One final opinion on installation of things on Windows in general: these days I mostly try to install things from the Microsoft Store (which mimics my "application" experience on macOS, iOS, and Android) but for non-store things I'd sort of expect an MSI-based installation. Until this thread here, I didn't even know there was a Powershell Gallery and until I first tried early versions of the Clojure PS Alpha install script, I'd actually never used Powershell -- I'd always used cmd (as limited as it was). My experiences with Powershell so far have been... underwhelming... and I still tend to open cmd by preference if I have to do something on the command-line of Windows that I can't do via WSL2 accessing /mnt/c. But I'm probably a very atypical Windows developer...

seancorfield00:10:31

@chaos I'm interested in your thoughts on how Leiningen has handled this for years? I haven't heard too many complaints over the years about Windows users downloading lein.bat, and either putting it on their PATH or using a full path to it, and running it in cmd (I assume). It forgoes an "installer" completely and "self-installs" itself on first use. I'm wondering whether a clj.bat (or clojure.bat) that users downloaded and used "like Leiningen", and which "self-installs" the JARs and config etc on first use would be "better" than the status quo? @alexmiller is that what you had in mind for the .bat column or were you still thinking of an explicit install step that set up the .bat script and everything else?

> WHAT TO DO
(1) In the excerpt about installing software on Windows, why does the writer mostly try to install things from the Microsoft Store? Answer in one to three sentences.
(2) Translate this sentence from the Windows installation excerpt into Spanish: "I haven't heard too many complaints over the years about Windows users downloading lein.bat, and either putting it on their PATH or using a full path to it, and running it in cmd (I assume)."
(3) Write the next part of the discussion thread about installing Clojure on Windows, starting after its final question.
The data has no connection to the excerpt.

> GIVEN DATA
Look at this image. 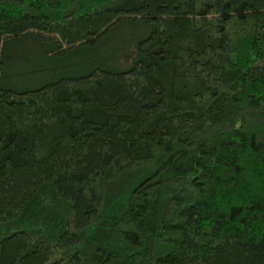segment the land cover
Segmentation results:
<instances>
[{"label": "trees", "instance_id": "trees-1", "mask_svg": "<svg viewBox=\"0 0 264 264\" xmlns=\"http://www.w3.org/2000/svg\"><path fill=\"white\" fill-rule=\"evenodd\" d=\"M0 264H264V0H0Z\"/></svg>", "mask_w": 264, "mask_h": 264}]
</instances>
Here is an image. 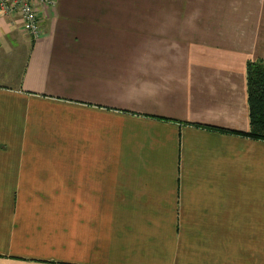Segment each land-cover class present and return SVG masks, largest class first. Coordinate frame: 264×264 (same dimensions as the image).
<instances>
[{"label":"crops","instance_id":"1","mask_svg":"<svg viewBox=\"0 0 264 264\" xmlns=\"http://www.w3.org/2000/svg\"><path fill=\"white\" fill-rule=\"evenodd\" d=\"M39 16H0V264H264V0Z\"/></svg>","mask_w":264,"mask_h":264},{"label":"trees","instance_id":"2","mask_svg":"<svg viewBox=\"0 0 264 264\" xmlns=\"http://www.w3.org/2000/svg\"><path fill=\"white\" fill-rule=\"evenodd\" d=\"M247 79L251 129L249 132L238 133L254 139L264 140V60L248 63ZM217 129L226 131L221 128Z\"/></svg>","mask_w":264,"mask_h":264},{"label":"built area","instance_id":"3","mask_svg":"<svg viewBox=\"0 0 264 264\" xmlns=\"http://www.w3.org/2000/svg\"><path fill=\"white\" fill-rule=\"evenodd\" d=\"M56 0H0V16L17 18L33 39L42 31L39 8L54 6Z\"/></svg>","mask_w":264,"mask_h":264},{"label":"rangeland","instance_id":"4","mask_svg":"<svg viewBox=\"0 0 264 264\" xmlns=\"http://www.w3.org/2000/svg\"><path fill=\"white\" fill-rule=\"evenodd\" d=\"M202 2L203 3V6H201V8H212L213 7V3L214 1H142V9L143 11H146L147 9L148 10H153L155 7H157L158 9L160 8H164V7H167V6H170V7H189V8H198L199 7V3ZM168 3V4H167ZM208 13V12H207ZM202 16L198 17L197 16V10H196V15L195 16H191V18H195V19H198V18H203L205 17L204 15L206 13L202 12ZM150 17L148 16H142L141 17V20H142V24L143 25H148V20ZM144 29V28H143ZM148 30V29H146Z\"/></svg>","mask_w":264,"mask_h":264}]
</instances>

...

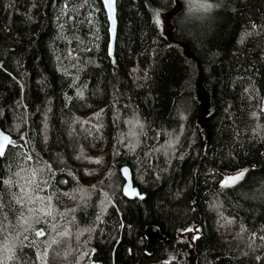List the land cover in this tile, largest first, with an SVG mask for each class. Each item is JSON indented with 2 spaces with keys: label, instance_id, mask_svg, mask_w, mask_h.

> ANSWERS TO THE EXERCISE
(1) The writer mostly uses the Microsoft Store because it mimics their "application" experience on macOS, iOS, and Android.

(2) No he oído demasiadas quejas a lo largo de los años sobre usuarios de Windows que descargan lein.bat y lo ponen en su PATH o usan una ruta completa hacia él, y lo ejecutan en cmd (supongo).

(3)
littleli05:10:22

There is also scoop install lein option

seancorfield05:10:04

Yes, but that's not the "standard" way Leiningen recommends which is my point here.

littleli05:10:37

There is no standard way

seancorfield05:10:15

Download a Linux/macOS shell script or a Windows batch file. That's "standard" insofar as it's what the official Leiningen install docs say.

seancorfield05:10:02

The question here is "what should the official CLI install docs say for Windows?"

littleli05:10:35

That's probably terrible way. People just don't know there are better ways. That's all

seancorfield05:10:15

If the official way works -- and I don't hear too many people complaining about Leiningen on Windows -- then that's what really matters. There are lots of package manager installers for lein (and the Clojure CLI) which may be subjectively "better" but they are not "official".

littleli05:10:08

But that is probably lein maintainer's fault, isn't it?

seancorfield05:10:37

Hardly a "fault" if what is provided and documented works. Which it does.

seancorfield05:10:32

I think your Scoop setup is much better for the CLI (and other stuff) than the current ad hoc Windows instructions, but that's not really the point.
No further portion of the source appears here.